*** Source data
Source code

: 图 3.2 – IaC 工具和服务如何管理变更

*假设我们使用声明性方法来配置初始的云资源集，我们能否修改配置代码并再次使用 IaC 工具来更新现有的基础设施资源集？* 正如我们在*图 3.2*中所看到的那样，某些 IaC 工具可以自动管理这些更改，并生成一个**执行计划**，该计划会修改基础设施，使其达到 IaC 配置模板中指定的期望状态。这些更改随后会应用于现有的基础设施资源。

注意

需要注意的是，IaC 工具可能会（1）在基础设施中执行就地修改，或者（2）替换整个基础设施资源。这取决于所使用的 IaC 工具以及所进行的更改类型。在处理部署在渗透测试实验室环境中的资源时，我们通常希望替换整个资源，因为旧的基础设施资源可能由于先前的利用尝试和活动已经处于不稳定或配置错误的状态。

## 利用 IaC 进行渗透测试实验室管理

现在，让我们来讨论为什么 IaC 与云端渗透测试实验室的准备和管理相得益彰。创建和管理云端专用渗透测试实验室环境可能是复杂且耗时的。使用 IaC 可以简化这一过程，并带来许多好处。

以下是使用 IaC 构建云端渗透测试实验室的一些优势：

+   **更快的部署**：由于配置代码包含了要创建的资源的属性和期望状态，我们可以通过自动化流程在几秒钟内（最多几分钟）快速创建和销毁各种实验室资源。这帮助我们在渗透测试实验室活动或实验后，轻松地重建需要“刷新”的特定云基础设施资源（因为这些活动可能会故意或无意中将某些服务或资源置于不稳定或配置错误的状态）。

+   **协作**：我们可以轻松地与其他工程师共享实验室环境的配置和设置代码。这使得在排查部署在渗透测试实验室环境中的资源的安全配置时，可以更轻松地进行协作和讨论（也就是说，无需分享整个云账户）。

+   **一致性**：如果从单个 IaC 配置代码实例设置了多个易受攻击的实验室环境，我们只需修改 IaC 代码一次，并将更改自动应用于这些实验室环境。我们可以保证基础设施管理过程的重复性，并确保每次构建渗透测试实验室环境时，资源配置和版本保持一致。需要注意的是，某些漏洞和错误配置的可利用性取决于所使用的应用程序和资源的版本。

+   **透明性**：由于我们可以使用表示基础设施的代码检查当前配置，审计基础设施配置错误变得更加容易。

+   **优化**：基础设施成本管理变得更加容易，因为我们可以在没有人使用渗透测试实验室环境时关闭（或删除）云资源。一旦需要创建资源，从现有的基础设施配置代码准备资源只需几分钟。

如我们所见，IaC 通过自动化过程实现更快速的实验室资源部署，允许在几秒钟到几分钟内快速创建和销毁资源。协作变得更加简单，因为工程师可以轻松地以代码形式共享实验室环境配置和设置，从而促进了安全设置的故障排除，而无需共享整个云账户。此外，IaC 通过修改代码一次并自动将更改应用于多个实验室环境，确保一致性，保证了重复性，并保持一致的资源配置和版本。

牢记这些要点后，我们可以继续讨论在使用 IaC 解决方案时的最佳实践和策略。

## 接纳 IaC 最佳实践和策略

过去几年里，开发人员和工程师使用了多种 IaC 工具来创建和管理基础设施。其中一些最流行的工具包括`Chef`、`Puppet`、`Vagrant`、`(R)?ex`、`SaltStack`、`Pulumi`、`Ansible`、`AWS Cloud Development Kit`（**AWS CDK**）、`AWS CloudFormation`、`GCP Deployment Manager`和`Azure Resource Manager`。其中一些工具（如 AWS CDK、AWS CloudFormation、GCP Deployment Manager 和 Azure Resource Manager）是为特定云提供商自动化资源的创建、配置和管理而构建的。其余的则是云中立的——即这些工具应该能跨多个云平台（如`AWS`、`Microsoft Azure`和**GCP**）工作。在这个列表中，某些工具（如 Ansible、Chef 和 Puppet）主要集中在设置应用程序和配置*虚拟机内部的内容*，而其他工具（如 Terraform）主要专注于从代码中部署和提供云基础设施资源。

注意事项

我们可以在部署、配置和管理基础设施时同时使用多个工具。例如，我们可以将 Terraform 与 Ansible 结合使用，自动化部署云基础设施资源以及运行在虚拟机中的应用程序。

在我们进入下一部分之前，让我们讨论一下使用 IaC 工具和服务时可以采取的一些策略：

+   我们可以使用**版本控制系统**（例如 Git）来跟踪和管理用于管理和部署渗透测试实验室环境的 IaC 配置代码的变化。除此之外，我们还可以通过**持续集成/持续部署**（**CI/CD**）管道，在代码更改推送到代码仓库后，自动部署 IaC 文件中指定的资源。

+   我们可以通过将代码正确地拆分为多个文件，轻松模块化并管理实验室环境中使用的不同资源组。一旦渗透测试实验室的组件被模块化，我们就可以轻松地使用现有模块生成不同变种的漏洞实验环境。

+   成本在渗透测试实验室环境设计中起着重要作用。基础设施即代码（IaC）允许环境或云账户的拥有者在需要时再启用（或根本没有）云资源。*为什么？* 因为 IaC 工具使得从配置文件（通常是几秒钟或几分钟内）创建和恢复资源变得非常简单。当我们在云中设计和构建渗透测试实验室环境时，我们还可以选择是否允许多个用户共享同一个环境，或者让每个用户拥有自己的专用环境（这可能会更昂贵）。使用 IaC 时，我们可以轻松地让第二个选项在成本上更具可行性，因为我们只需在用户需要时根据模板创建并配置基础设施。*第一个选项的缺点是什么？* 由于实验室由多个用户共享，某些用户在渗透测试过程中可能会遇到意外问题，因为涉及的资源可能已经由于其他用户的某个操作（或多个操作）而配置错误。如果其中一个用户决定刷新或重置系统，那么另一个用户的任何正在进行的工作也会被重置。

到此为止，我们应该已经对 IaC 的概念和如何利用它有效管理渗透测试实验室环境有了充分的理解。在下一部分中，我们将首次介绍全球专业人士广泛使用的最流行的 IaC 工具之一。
******
**Your objective**
Send back each record exactly as it stands.

**Result for this task**
Source code

: 图 3.2 – IaC 工具和服务如何管理变更

*假设我们使用声明性方法来配置初始的云资源集，我们能否修改配置代码并再次使用 IaC 工具来更新现有的基础设施资源集？* 正如我们在*图 3.2*中所看到的那样，某些 IaC 工具可以自动管理这些更改，并生成一个**执行计划**，该计划会修改基础设施，使其达到 IaC 配置模板中指定的期望状态。这些更改随后会应用于现有的基础设施资源。

注意

需要注意的是，IaC 工具可能会（1）在基础设施中执行就地修改，或者（2）替换整个基础设施资源。这取决于所使用的 IaC 工具以及所进行的更改类型。在处理部署在渗透测试实验室环境中的资源时，我们通常希望替换整个资源，因为旧的基础设施资源可能由于先前的利用尝试和活动已经处于不稳定或配置错误的状态。

## 利用 IaC 进行渗透测试实验室管理

现在，让我们来讨论为什么 IaC 与云端渗透测试实验室的准备和管理相得益彰。创建和管理云端专用渗透测试实验室环境可能是复杂且耗时的。使用 IaC 可以简化这一过程，并带来许多好处。

以下是使用 IaC 构建云端渗透测试实验室的一些优势：

+   **更快的部署**：由于配置代码包含了要创建的资源的属性和期望状态，我们可以通过自动化流程在几秒钟内（最多几分钟）快速创建和销毁各种实验室资源。这帮助我们在渗透测试实验室活动或实验后，轻松地重建需要“刷新”的特定云基础设施资源（因为这些活动可能会故意或无意中将某些服务或资源置于不稳定或配置错误的状态）。

+   **协作**：我们可以轻松地与其他工程师共享实验室环境的配置和设置代码。这使得在排查部署在渗透测试实验室环境中的资源的安全配置时，可以更轻松地进行协作和讨论（也就是说，无需分享整个云账户）。

+   **一致性**：如果从单个 IaC 配置代码实例设置了多个易受攻击的实验室环境，我们只需修改 IaC 代码一次，并将更改自动应用于这些实验室环境。我们可以保证基础设施管理过程的重复性，并确保每次构建渗透测试实验室环境时，资源配置和版本保持一致。需要注意的是，某些漏洞和错误配置的可利用性取决于所使用的应用程序和资源的版本。

+   **透明性**：由于我们可以使用表示基础设施的代码检查当前配置，审计基础设施配置错误变得更加容易。

+   **优化**：基础设施成本管理变得更加容易，因为我们可以在没有人使用渗透测试实验室环境时关闭（或删除）云资源。一旦需要创建资源，从现有的基础设施配置代码准备资源只需几分钟。

如我们所见，IaC 通过自动化过程实现更快速的实验室资源部署，允许在几秒钟到几分钟内快速创建和销毁资源。协作变得更加简单，因为工程师可以轻松地以代码形式共享实验室环境配置和设置，从而促进了安全设置的故障排除，而无需共享整个云账户。此外，IaC 通过修改代码一次并自动将更改应用于多个实验室环境，确保一致性，保证了重复性，并保持一致的资源配置和版本。

牢记这些要点后，我们可以继续讨论在使用 IaC 解决方案时的最佳实践和策略。

## 接纳 IaC 最佳实践和策略

过去几年里，开发人员和工程师使用了多种 IaC 工具来创建和管理基础设施。其中一些最流行的工具包括`Chef`、`Puppet`、`Vagrant`、`(R)?ex`、`SaltStack`、`Pulumi`、`Ansible`、`AWS Cloud Development Kit`（**AWS CDK**）、`AWS CloudFormation`、`GCP Deployment Manager`和`Azure Resource Manager`。其中一些工具（如 AWS CDK、AWS CloudFormation、GCP Deployment Manager 和 Azure Resource Manager）是为特定云提供商自动化资源的创建、配置和管理而构建的。其余的则是云中立的——即这些工具应该能跨多个云平台（如`AWS`、`Microsoft Azure`和**GCP**）工作。在这个列表中，某些工具（如 Ansible、Chef 和 Puppet）主要集中在设置应用程序和配置*虚拟机内部的内容*，而其他工具（如 Terraform）主要专注于从代码中部署和提供云基础设施资源。

注意事项

我们可以在部署、配置和管理基础设施时同时使用多个工具。例如，我们可以将 Terraform 与 Ansible 结合使用，自动化部署云基础设施资源以及运行在虚拟机中的应用程序。

在我们进入下一部分之前，让我们讨论一下使用 IaC 工具和服务时可以采取的一些策略：

+   我们可以使用**版本控制系统**（例如 Git）来跟踪和管理用于管理和部署渗透测试实验室环境的 IaC 配置代码的变化。除此之外，我们还可以通过**持续集成/持续部署**（**CI/CD**）管道，在代码更改推送到代码仓库后，自动部署 IaC 文件中指定的资源。

+   我们可以通过将代码正确地拆分为多个文件，轻松模块化并管理实验室环境中使用的不同资源组。一旦渗透测试实验室的组件被模块化，我们就可以轻松地使用现有模块生成不同变种的漏洞实验环境。

+   成本在渗透测试实验室环境设计中起着重要作用。基础设施即代码（IaC）允许环境或云账户的拥有者在需要时再启用（或根本没有）云资源。*为什么？* 因为 IaC 工具使得从配置文件（通常是几秒钟或几分钟内）创建和恢复资源变得非常简单。当我们在云中设计和构建渗透测试实验室环境时，我们还可以选择是否允许多个用户共享同一个环境，或者让每个用户拥有自己的专用环境（这可能会更昂贵）。使用 IaC 时，我们可以轻松地让第二个选项在成本上更具可行性，因为我们只需在用户需要时根据模板创建并配置基础设施。*第一个选项的缺点是什么？* 由于实验室由多个用户共享，某些用户在渗透测试过程中可能会遇到意外问题，因为涉及的资源可能已经由于其他用户的某个操作（或多个操作）而配置错误。如果其中一个用户决定刷新或重置系统，那么另一个用户的任何正在进行的工作也会被重置。

到此为止，我们应该已经对 IaC 的概念和如何利用它有效管理渗透测试实验室环境有了充分的理解。在下一部分中，我们将首次介绍全球专业人士广泛使用的最流行的 IaC 工具之一。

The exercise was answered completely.